**ASSIGNED TASK A**
Render this sentence from the MaxCompute JDBC topic below in Spanish: "When you use MaxCompute JDBC V1.9 or earlier, a temporary table is automatically created for each query."
**ASSIGNED TASK B**
Carry the MaxCompute JDBC topic below forward from its final sentence.

**EXTRACT**
This topic describes how to download the JAR package of the MaxCompute JDBC driver and use the driver to connect to MaxCompute. This topic also provides sample code.

Usage notes

To execute SQL statements and obtain execution results by using the MaxCompute JDBC driver, you must meet the following requirements:
- You are a member of a project.
- You have the CREATE INSTANCE permission on the project.
- You have the SELECT and DOWNLOAD permissions on the table that you want to use.
  Note
  - When you use MaxCompute JDBC V1.9 or earlier, a temporary table is automatically created for each query. You can use Tunnel commands to obtain query results from the temporary table. To use these versions, you must have the CREATE TABLE permission.
  - When you use MaxCompute JDBC V2.2 or later, no temporary table is automatically created for each query. You can call the InstanceTunnel interface to obtain query results, regardless of whether you have the CREATE TABLE permission.

**DATA SECTION**

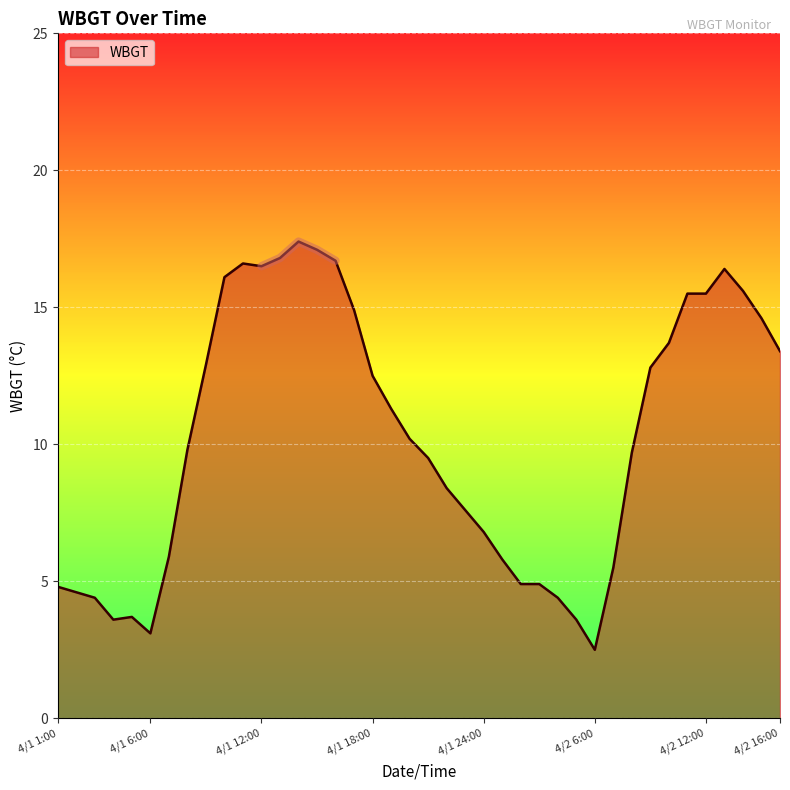

How many distinct data groups are displayed?

1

**ANSWER BOX A**
Cuando se usa MaxCompute JDBC V1.9 o una versión anterior, se crea automáticamente una tabla temporal para cada consulta.

**ANSWER BOX B**
  For more information about MaxCompute permissions, see MaxCompute permissions.
MaxCompute provides the data protection feature. If the data protection feature is enabled for a project, you cannot move data out of the project. If you use MaxCompute JDBC of a version earlier than V2.4, no result sets can be obtained. If you use MaxCompute JDBC V2.4 or later, the number of result rows that you obtain cannot exceed the value of the READ_TABLE_MAX_ROW parameter. For more information about this parameter, see Project operations. For more information about the data protection feature, see Project data protection.
The MaxCompute V2.0 data type edition supports more data types, such as TINYINT, SMALLINT, DATETIME, TIMESTAMP, ARRAY, MAP, and STRUCT. To use these new data types, you must run the following command to enable the MaxCompute V2.0 data type edition. For more information, see Data type editions.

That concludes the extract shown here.